Outplacement ist eine wertschätzende Art der Begleitung und Beratung in der schwierigen Phase der Freistellung. Die Gekündigten werden dabei unterstützt, eine neue Beschäftigung zu finden, die ihren Fähigkeiten und Anforderungen bestmöglich entspricht. Outplacement-Beratungen umfassen Angebote wie eine Potenzialanalyse und Zielbestimmung, Hilfe bei der Recherche nach geeigneten Positionen, Unterstützung beim Schreiben von Stellenbewerbungen und der Vorbereitung auf Vorstellungsgesprächen etc. Outplacement ist zeitlich befristet, wird in der Regel vom Unternehmen finanziert und kann von internen oder externen Beratern bzw. Beraterinnen oder eine Kombination von beiden angeboten werden. Spezifisches Branchen-Know-how und gute Kenntnisse über den bzw. die Mitarbeiter:in sind Kriterien, die für eine interne Beratung sprechen – die Gewährleistung von Vertraulichkeit, Arbeitsmarktwissen und ein grosses Netzwerk sind Vorteile, die mit einer externen Beratung verbunden sind.

5. Austrittsgespräch

Das Austrittsgespräch ist die formelle Verabschiedung des bzw. der Mitarbeitenden und wird entweder von dem bzw. der Vorgesetzten oder der Personalabteilung durchgeführt. Einerseits geht es darum, Dank für die geleisteten Dienste auszusprechen. Andererseits ist es eine Gelegenheit für Austretende, Feedback zu geben zu Linienvorgesetzten, Arbeitsumfeld, Anstellungsbedingungen, Arbeitszeitregelungen, Lohnniveau etc. Fühlt sich die austretende Person nicht nur gehört, sondern auch ernst genommen, kann ein Gefühl der Wertschätzung entstehen.

6. Abschiedsfeier

Insbesondere für Angestellte, die eine längere Zeit im Unternehmen angestellt waren, zeugt es von Wertschätzung, wenn eine Abschiedsfeier für sie veranstaltet wird. Zum Abschied kann auch eine Flasche Wein, Blumen, ein kleines Geschenk oder eine Karte mit der Unterschrift aller Teammitglieder überreicht werden.

7. Kontaktpflege

Die Pflege von Alumni-Netzwerken hilft, langfristige Beziehungen zu ehemaligen Mitarbeitenden zu erhalten, die in der Zukunft potenzielle Kund:innen, Lieferant:innen oder sogar rückkehrende Mitarbeitende sein könnten.

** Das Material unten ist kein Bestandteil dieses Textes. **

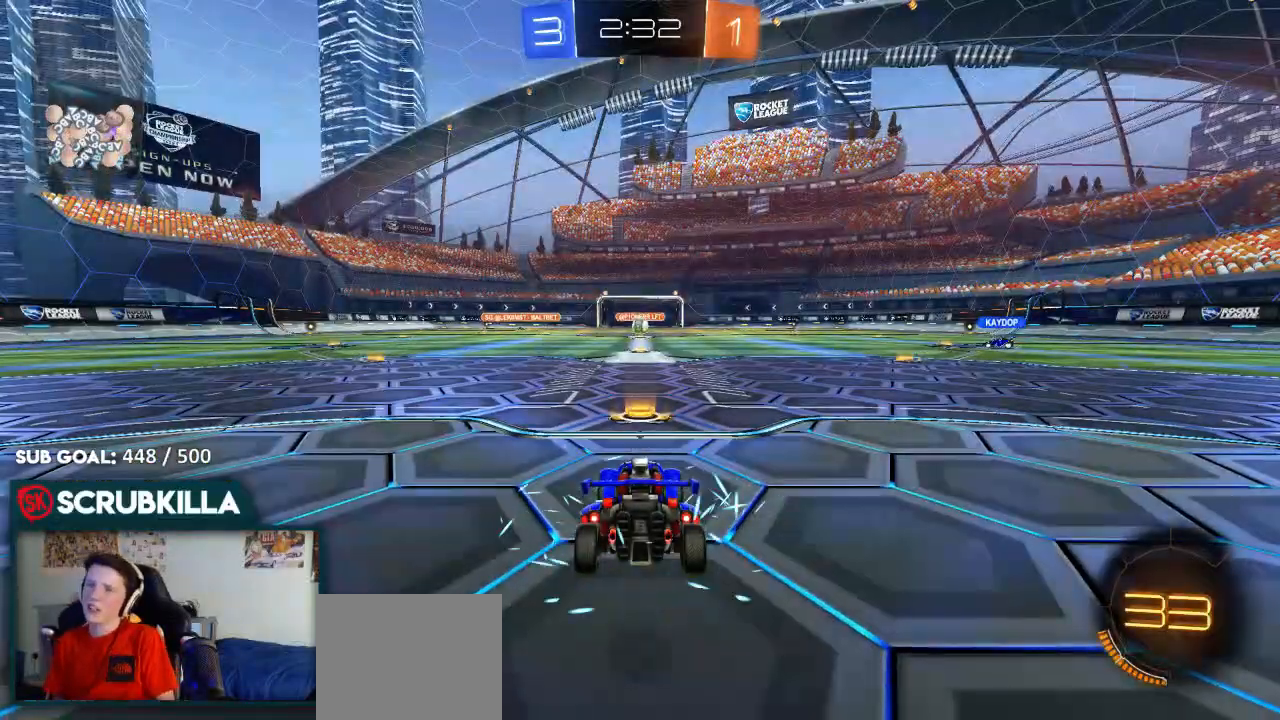
{"buttons": ["B", "R2"], "left_stick": "center", "right_stick": "center", "events": [[33, "B", "up"], [117, "Y", "up"], [217, "B", "down"], [333, "R2", "down"]]}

Wenn Arbeitgebende sich in der Trennungsphase fair und wertschätzend verhalten, sind ehemalige Mitarbeitende eher bereit, in besseren Zeiten wieder einzusteigen. Auch wenn es für beide Seiten nicht wünschenswert ist, in Kontakt zu bleiben, kann sich ein wertschätzender Umgang mit gekündigten Mitarbeitenden positiv auf die Motivation und Leistungsbereitschaft der verbleibenden Mitarbeitenden auswirken.

Was bringt wertschätzendes Offboarding dem Unternehmen?

Eine erfolgreiche Umsetzung des Offboarding-Prozesses hilft dem Unternehmen, sich zu verbessern und trägt damit wesentlich zur Gestaltung der Zukunftsfähigkeit des Unternehmens bei. Wertschätzendes Offboarding erhöht insbesondere die Chance, die Reputation des Unternehmens als attraktive:r Arbeitgeber:in zu bewahren oder sogar zu stärken. So neigen Gekündigte eher dazu, positiv über ihren ehemaligen Arbeitgebenden zu sprechen, wenn dieser ihnen während des Offboarding-Prozesses Respekt, Empathie und Wertschätzung entgegenbringt.

Das Austrittsgespräch bildet die letzte Möglichkeit, einen Reputationsschaden abzuwenden. Mitarbeitende, die verärgert das Unternehmen verlassen, hinterlassen möglichweise eine negative Bewertung auf Portalen wie Kununu oder Glassdoor. Gelingt es dem Unternehmen, sich in Würde von Mitarbeitenden zu trennen, kann dies auch vor Klagen hinsichtlich ungerechtfertigter Kündigung schützen.

Hinzu kommt: Ausscheidende Mitarbeitende sind eher bereit, ihr Wissen bei der Einarbeitung ihren Nachfolgern bzw. Nachfolgerinnen weiterzugeben, wenn sie sich wertgeschätzt fühlt. Das erspart dem Unternehmen Zeit und Mühe bei der Organisation der Arbeitsübergabe.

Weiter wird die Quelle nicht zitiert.